Hydrochlorothiazide may cause your skin to crack, peel, blister, or burn, especially with exposure to sunlight. To reduce this risk, be sure to:

  • Always wear sunscreen outdoors
  • Dress appropriately when heading outside 'wear a hat and lightweight clothing
  • Wear sunglasses as your eyes may be hypersensitive to sunlight when using Hydrochlorothiazide
  • Limit exposure to the sun


This medicine should be stored out of the reach of children and pets. It can be placed at a room temperature of 15 C to 30 C (59 F to 86 F), regardless of whether you were prescribed tablets, capsules, or a syrup.

To preserve the quality and effectiveness of this medicine, do not store in:

  • The freezer
  • Heat
  • Humid temperature
  • Direct lighting
  • Sunlight

Other Tips:

  • Reseal the cap tightly after each use
  • Place in a high area or in a locked cabinet

If your doctor has informed you to stop using this medicine, consider returning any unused portions of Hydrochlorothiazide to a local pharmacy. Most local drugstores feature a take-back program to help stop substance abuse and moreover keep drugs out of the natural ecosystem.


Hydrochlorothiazide is a standalone or supplementary treatment for high blood pressure. It is available by prescription only and is generally sold under the drug name Aquazide-H, though other brand names exist.

If you have fluid retention, kidney stones, or acidosis, your doctor may also prescribe Hydrochlorothiazide.

Hydrochlorothiazide is available as a capsule, tablet, or a syrup, each carrying different dosage requirements. Healthcare providers also factor in the patients' full medical history when prescribing this medicine. On average, Hydrochlorothiazide is given once or twice daily.

If hypertension remains untreated, patients are considered as being at risk of organ failure.

Antihypertensive medications such as Hydrochlorothiazide are used as a preventative measure for regulating hypertension' before serious bodily injury occurs.

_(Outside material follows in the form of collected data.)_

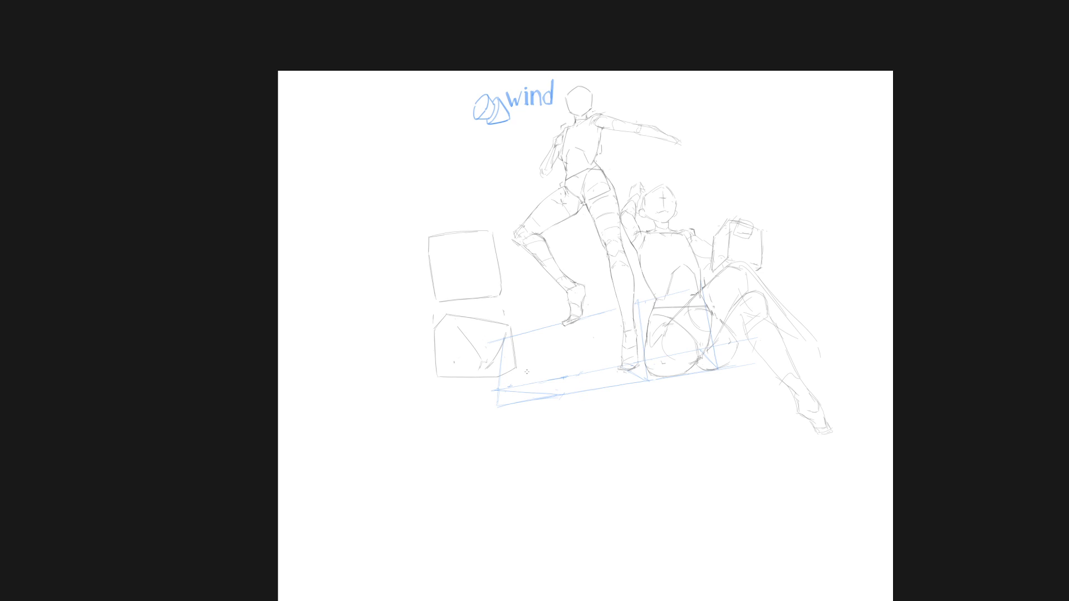
{"action": "key", "text": "ctrl+y"}
{"action": "key", "text": "ctrl+y"}
{"action": "key", "text": "ctrl+y"}
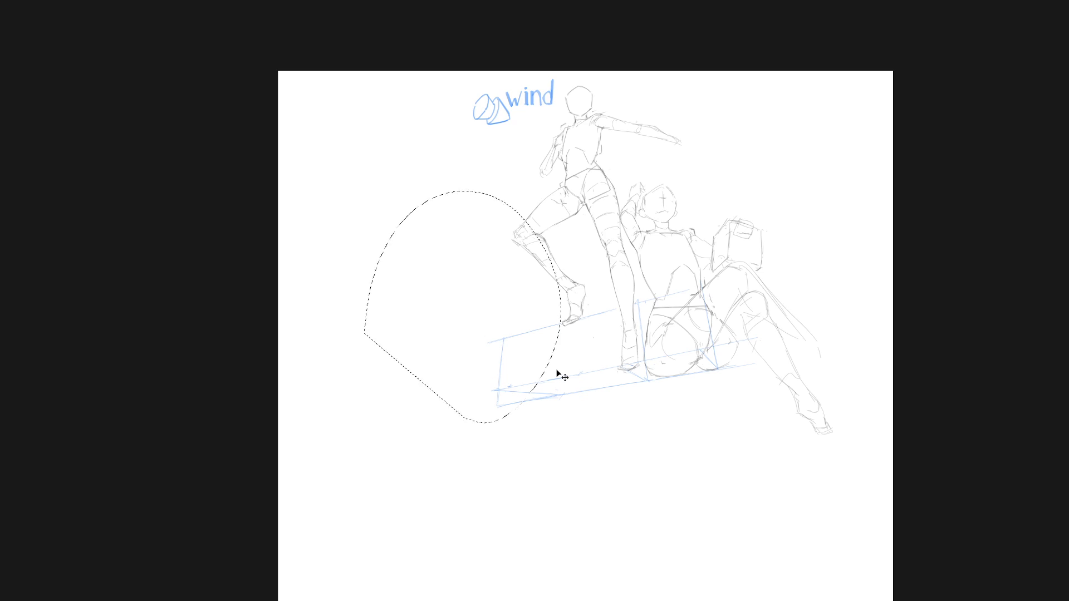
Draw a box's top edge and lower-right edge at the bench's left end
{"action": "key", "text": "ctrl+y"}
{"action": "key", "text": "ctrl+y"}
{"action": "left_click_drag", "start_coordinate": [488, 371], "coordinate": [525, 366]}
{"action": "left_click_drag", "start_coordinate": [560, 414], "coordinate": [545, 430]}
Delete the rough pentagon sketch, then redraw the box's top line and lower-right corner
{"action": "left_click_drag", "start_coordinate": [546, 468], "coordinate": [548, 465]}
{"action": "key", "text": "Delete"}
{"action": "key", "text": "ctrl+d"}
{"action": "left_click_drag", "start_coordinate": [531, 370], "coordinate": [480, 369]}
{"action": "left_click_drag", "start_coordinate": [545, 427], "coordinate": [541, 437]}
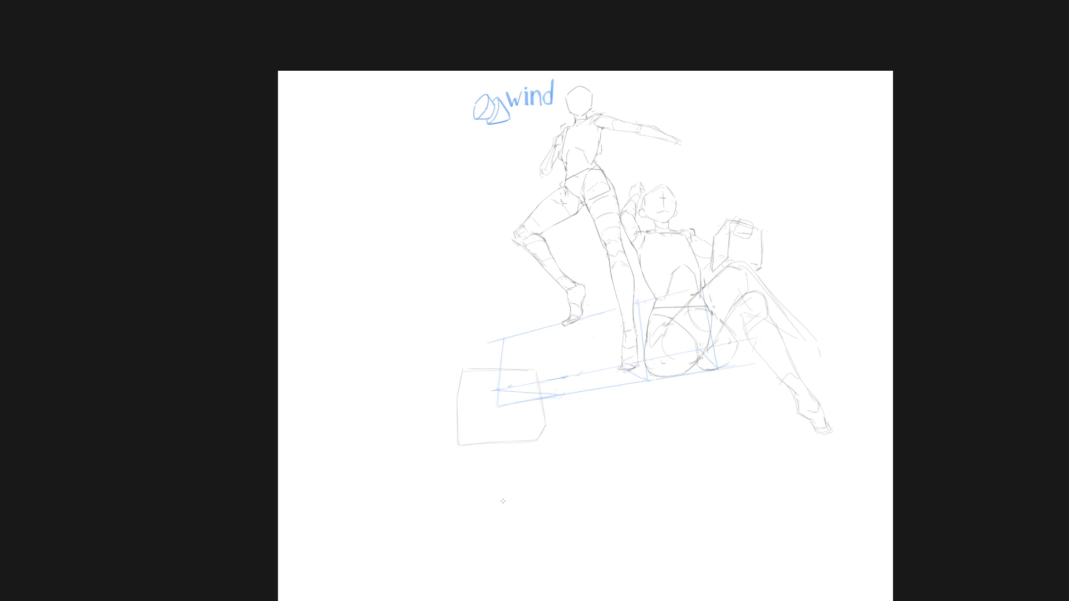
Sketch trial box edges beside the bench's left end, undoing and cutting stray strokes
{"action": "scroll", "coordinate": [580, 449], "scroll_direction": "down", "scroll_amount": 3}
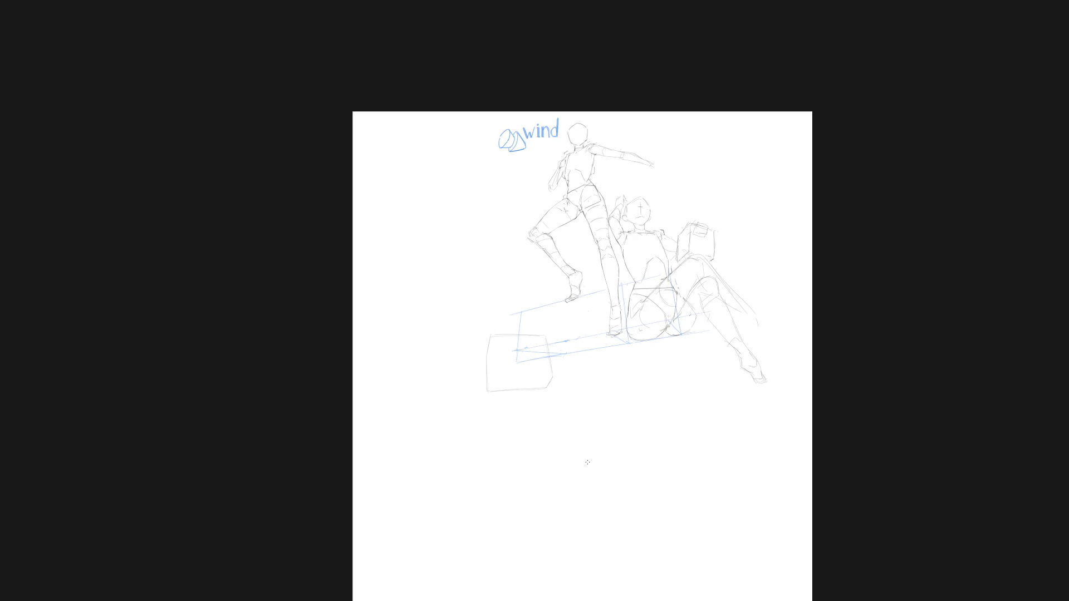
{"action": "scroll", "coordinate": [496, 307], "scroll_direction": "up", "scroll_amount": 3}
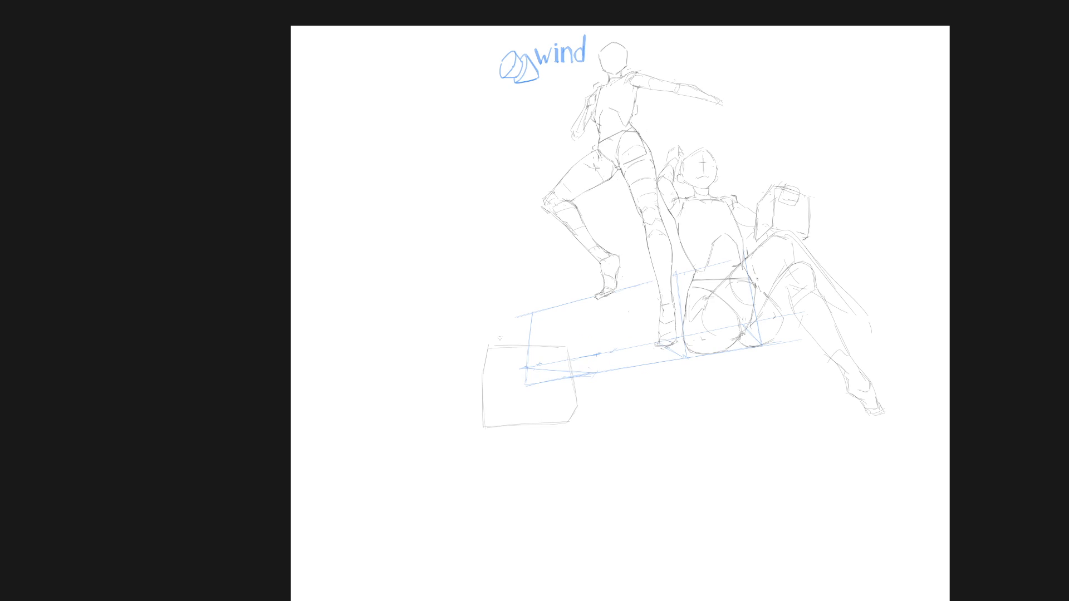
{"action": "left_click_drag", "start_coordinate": [484, 420], "coordinate": [487, 401]}
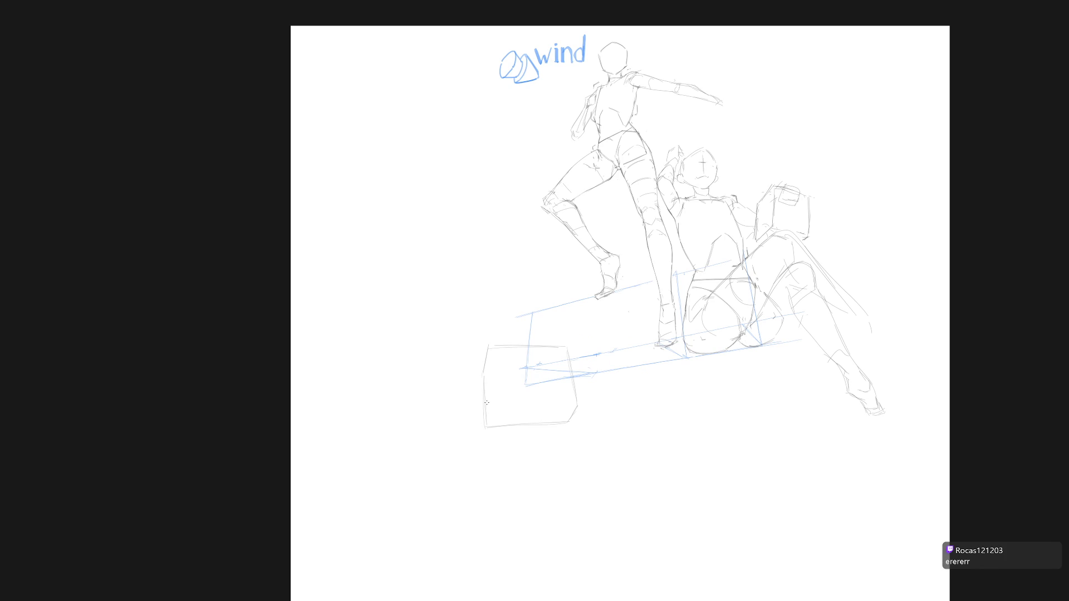
{"action": "left_click_drag", "start_coordinate": [486, 255], "coordinate": [543, 253]}
{"action": "key", "text": "ctrl+z"}
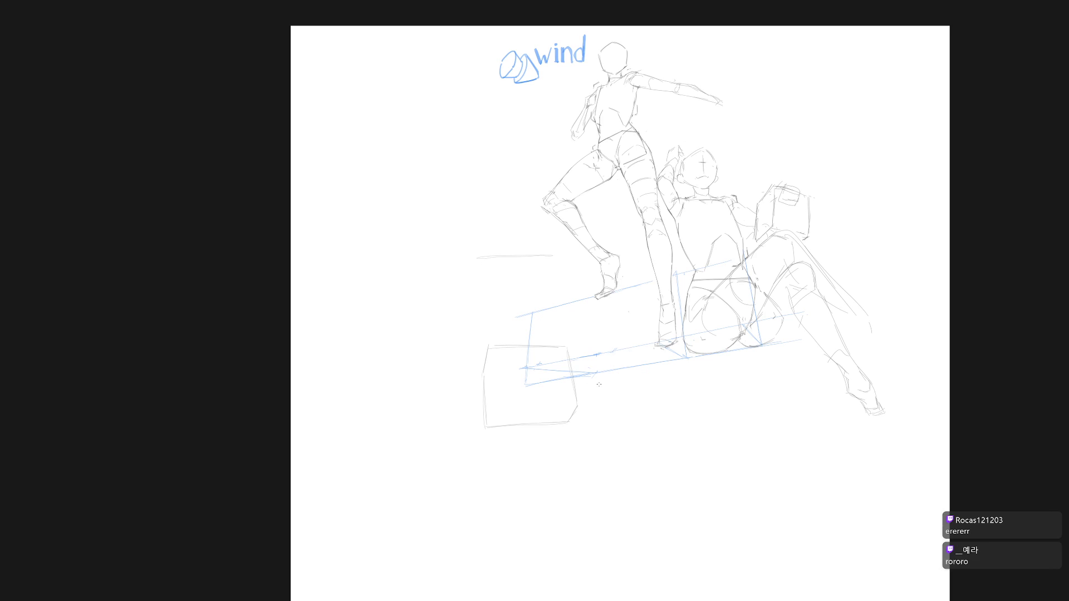
{"action": "left_click_drag", "start_coordinate": [482, 311], "coordinate": [466, 321]}
{"action": "key", "text": "ctrl+x"}
{"action": "left_click_drag", "start_coordinate": [472, 265], "coordinate": [538, 249]}
{"action": "key", "text": "ctrl+z"}
{"action": "left_click_drag", "start_coordinate": [473, 265], "coordinate": [539, 249]}
{"action": "left_click_drag", "start_coordinate": [470, 303], "coordinate": [468, 327]}
{"action": "mouse_move", "coordinate": [555, 275]}
{"action": "left_mouse_down"}
{"action": "mouse_move", "coordinate": [556, 322]}
{"action": "mouse_move", "coordinate": [481, 340]}
{"action": "left_mouse_up"}
Lasso and delete the lower box and the left grey box, clearing that area
{"action": "mouse_move", "coordinate": [549, 455]}
{"action": "left_mouse_down"}
{"action": "mouse_move", "coordinate": [598, 353]}
{"action": "mouse_move", "coordinate": [549, 341]}
{"action": "mouse_move", "coordinate": [484, 460]}
{"action": "left_mouse_up"}
{"action": "key", "text": "Delete"}
{"action": "key", "text": "ctrl+d"}
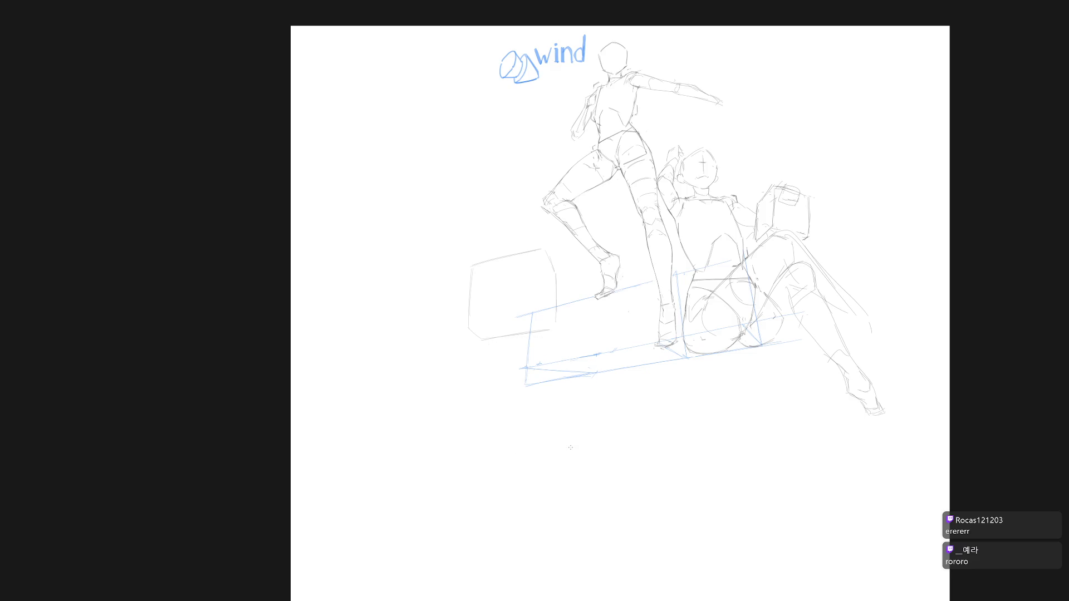
{"action": "mouse_move", "coordinate": [537, 351]}
{"action": "left_mouse_down"}
{"action": "mouse_move", "coordinate": [429, 315]}
{"action": "mouse_move", "coordinate": [579, 393]}
{"action": "left_mouse_up"}
{"action": "key", "text": "Delete"}
{"action": "key", "text": "ctrl+d"}
{"action": "scroll", "coordinate": [604, 449], "scroll_direction": "down", "scroll_amount": 1}
{"action": "scroll", "coordinate": [610, 436], "scroll_direction": "down", "scroll_amount": 2}
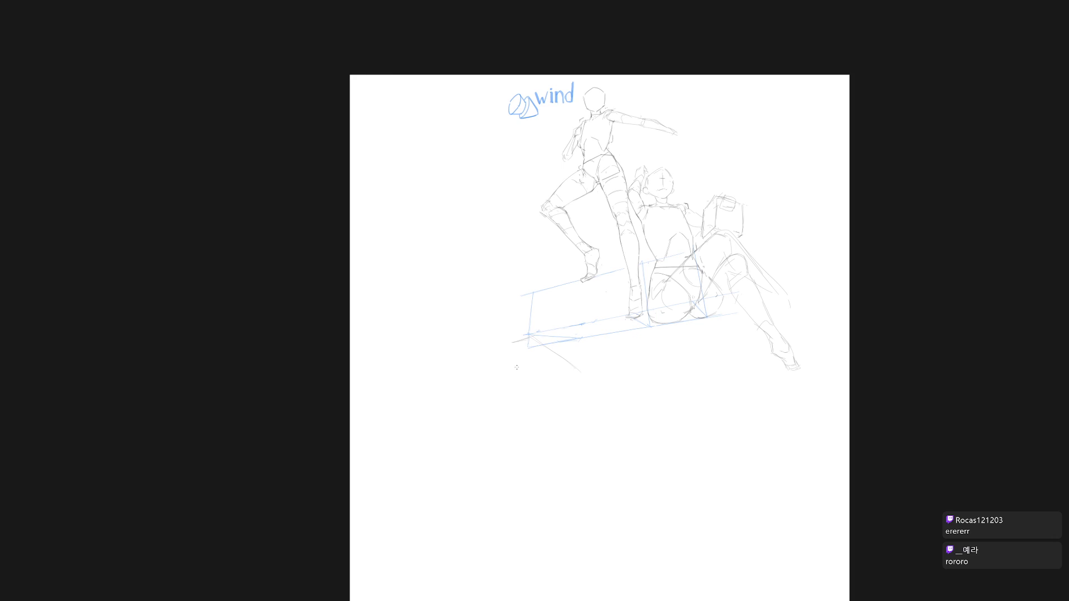
{"action": "key", "text": "ctrl+z"}
Erase the rough stone, add a short diagonal box edge under the bench, and erase the faint circle
{"action": "left_click_drag", "start_coordinate": [573, 418], "coordinate": [528, 413]}
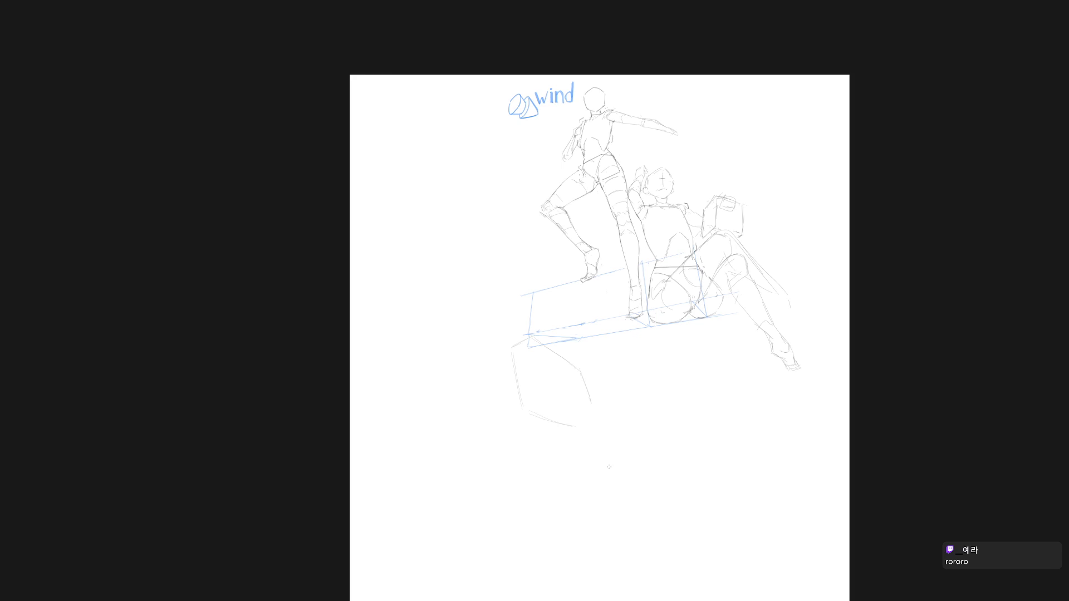
{"action": "mouse_move", "coordinate": [551, 454]}
{"action": "left_mouse_down"}
{"action": "mouse_move", "coordinate": [604, 342]}
{"action": "mouse_move", "coordinate": [575, 394]}
{"action": "left_mouse_up"}
{"action": "left_click_drag", "start_coordinate": [568, 360], "coordinate": [520, 361]}
{"action": "key", "text": "ctrl+z"}
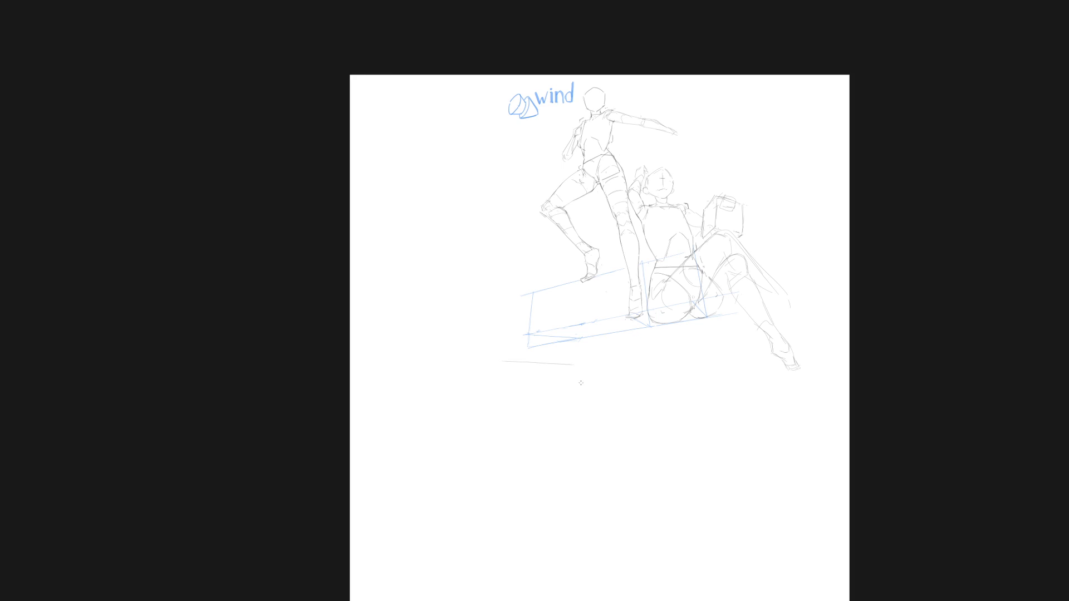
{"action": "mouse_move", "coordinate": [506, 361]}
{"action": "left_mouse_down"}
{"action": "mouse_move", "coordinate": [515, 362]}
{"action": "mouse_move", "coordinate": [499, 370]}
{"action": "left_mouse_up"}
{"action": "mouse_move", "coordinate": [551, 344]}
{"action": "left_mouse_down"}
{"action": "mouse_move", "coordinate": [517, 308]}
{"action": "mouse_move", "coordinate": [527, 311]}
{"action": "left_mouse_up"}
{"action": "scroll", "coordinate": [560, 305], "scroll_direction": "up", "scroll_amount": 3}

A holistic approach is generally considered the best course of treatment for high blood pressure. As a result, your doctor may also outline dietary or lifestyle changes that are proven to keep high blood pressure under control. These include eating foods that are low in fat or salt content and exercising regularly. Patients are also advised to limit alcohol intake and stop smoking as these activities typically elevate blood pressure levels. Before subscribing to a new diet or exercise plan, however, consult your healthcare provider.

As with all medications, Hydrochlorothiazide may cause unwanted side effects to occur, including but not limited to dizziness, constipation, lethargy, drowsiness, and more. For these reasons, doctors advise that patients create a plan for how to react to negative side effects. If you feel dizzy, for example, you should delegate driving and other high-risk activities to someone else.

Patients should note that Hydrochlorothiazide is not a cure for hypertension. However, it is widely used as the first line of treatment for regulating high blood pressure for the long term. In some cases, Hydrochlorothiazide may be prescribed for life.

Patients taking Hydrochlorothiazide ultimately benefit from being at a reduced risk of heart attacks, strokes, and other serious side effects of uncontrolled hypertension.

Be sure to follow all instructions provided by your healthcare provider, including taking this medicine exactly as prescribed for as long as it is required.